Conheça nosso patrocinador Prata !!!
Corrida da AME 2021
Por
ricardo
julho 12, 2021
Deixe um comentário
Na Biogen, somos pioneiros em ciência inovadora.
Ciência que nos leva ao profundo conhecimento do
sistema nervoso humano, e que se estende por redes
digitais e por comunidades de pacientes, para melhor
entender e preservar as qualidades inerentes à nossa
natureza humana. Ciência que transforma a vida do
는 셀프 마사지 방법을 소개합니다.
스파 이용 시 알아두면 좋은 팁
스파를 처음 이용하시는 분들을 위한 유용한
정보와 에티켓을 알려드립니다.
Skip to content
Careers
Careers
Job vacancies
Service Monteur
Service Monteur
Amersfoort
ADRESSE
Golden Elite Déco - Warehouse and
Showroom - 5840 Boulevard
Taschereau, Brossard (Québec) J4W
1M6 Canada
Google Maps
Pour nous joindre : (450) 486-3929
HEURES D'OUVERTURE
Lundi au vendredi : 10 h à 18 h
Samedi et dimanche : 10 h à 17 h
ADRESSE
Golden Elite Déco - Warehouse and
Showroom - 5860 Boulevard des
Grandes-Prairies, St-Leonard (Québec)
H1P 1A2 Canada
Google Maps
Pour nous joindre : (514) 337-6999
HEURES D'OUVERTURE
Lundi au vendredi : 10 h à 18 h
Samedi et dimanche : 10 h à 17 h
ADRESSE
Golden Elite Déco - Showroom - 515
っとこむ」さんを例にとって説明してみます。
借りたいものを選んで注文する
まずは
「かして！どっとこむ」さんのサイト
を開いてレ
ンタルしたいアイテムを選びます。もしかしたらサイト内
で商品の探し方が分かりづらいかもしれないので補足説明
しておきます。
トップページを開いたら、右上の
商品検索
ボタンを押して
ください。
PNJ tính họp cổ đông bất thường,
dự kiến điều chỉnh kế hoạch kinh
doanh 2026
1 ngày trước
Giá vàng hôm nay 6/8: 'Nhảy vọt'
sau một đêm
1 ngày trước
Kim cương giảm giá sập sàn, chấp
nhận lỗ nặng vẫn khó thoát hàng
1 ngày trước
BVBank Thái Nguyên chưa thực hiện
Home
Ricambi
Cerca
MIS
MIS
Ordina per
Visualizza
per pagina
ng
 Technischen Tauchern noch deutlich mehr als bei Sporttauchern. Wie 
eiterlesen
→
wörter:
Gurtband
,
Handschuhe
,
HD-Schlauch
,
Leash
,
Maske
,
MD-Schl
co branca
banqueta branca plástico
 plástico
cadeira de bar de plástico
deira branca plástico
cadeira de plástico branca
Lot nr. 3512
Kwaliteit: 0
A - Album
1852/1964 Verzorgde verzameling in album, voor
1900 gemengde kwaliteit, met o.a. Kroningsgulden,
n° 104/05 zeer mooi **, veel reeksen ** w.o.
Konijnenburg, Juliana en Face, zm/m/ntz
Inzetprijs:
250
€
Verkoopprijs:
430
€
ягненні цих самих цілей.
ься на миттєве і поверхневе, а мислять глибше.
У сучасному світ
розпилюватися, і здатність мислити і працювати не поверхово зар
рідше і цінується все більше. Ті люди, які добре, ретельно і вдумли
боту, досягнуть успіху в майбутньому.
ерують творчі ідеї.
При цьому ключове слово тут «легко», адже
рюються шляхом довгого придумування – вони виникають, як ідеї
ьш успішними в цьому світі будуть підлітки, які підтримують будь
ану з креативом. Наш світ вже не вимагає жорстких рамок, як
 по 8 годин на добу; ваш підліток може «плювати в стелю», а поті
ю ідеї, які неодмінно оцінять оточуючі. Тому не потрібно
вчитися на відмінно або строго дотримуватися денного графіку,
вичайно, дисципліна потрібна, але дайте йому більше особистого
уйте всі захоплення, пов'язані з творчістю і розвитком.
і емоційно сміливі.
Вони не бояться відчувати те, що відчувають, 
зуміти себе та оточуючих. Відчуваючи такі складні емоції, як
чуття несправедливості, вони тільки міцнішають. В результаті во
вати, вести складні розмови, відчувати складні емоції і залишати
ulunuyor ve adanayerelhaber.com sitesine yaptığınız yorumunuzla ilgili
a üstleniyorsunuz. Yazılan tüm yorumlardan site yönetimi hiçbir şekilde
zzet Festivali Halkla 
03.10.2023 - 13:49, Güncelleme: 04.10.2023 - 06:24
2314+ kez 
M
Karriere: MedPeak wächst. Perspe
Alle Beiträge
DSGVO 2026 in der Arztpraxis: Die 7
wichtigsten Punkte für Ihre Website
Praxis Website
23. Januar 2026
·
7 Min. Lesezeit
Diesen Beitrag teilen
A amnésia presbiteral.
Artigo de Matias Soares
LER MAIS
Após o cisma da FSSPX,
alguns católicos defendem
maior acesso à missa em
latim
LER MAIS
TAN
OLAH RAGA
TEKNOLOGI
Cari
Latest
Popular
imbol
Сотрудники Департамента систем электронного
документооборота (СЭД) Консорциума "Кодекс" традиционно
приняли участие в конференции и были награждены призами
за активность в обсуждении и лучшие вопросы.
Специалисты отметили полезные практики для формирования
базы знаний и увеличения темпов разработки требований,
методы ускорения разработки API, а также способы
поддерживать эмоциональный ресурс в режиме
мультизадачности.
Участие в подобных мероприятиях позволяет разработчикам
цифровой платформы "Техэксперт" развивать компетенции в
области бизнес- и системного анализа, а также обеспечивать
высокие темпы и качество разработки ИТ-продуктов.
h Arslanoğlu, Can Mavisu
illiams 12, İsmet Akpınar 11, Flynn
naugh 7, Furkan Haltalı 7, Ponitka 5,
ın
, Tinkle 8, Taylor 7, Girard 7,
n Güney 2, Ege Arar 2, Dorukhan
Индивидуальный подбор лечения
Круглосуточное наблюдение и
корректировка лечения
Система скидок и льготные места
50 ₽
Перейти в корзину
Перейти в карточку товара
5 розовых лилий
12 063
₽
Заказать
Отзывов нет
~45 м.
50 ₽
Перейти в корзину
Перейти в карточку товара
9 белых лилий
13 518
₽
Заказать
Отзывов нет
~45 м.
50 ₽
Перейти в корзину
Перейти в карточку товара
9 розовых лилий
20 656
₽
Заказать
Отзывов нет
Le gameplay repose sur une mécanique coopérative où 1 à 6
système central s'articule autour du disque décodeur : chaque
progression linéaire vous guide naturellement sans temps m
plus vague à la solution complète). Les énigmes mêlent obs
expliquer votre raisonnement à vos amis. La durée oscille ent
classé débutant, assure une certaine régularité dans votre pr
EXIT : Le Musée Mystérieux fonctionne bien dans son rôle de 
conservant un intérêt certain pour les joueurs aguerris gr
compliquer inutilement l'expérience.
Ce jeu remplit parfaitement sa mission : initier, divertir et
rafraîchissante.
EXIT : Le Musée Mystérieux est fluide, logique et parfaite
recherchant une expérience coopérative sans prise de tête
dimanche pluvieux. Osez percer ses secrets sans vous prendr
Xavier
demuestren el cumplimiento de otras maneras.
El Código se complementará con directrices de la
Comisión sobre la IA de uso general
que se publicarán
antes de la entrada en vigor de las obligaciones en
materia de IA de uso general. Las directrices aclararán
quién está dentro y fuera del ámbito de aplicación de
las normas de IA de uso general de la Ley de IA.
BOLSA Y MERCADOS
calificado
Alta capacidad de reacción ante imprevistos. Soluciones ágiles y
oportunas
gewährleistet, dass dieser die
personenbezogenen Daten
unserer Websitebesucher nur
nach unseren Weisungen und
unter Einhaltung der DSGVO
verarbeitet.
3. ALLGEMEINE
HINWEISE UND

*YOUR OBJECTIVE:* Please copy, word for word, every line from the first line of the records through the line containing "H1P 1A2 Canada", with both of those lines included and nothing else.

*TASK SOLUTION:*
Conheça nosso patrocinador Prata !!!
Corrida da AME 2021
Por
ricardo
julho 12, 2021
Deixe um comentário
Na Biogen, somos pioneiros em ciência inovadora.
Ciência que nos leva ao profundo conhecimento do
sistema nervoso humano, e que se estende por redes
digitais e por comunidades de pacientes, para melhor
entender e preservar as qualidades inerentes à nossa
natureza humana. Ciência que transforma a vida do
는 셀프 마사지 방법을 소개합니다.
스파 이용 시 알아두면 좋은 팁
스파를 처음 이용하시는 분들을 위한 유용한
정보와 에티켓을 알려드립니다.
Skip to content
Careers
Careers
Job vacancies
Service Monteur
Service Monteur
Amersfoort
ADRESSE
Golden Elite Déco - Warehouse and
Showroom - 5840 Boulevard
Taschereau, Brossard (Québec) J4W
1M6 Canada
Google Maps
Pour nous joindre : (450) 486-3929
HEURES D'OUVERTURE
Lundi au vendredi : 10 h à 18 h
Samedi et dimanche : 10 h à 17 h
ADRESSE
Golden Elite Déco - Warehouse and
Showroom - 5860 Boulevard des
Grandes-Prairies, St-Leonard (Québec)
H1P 1A2 Canada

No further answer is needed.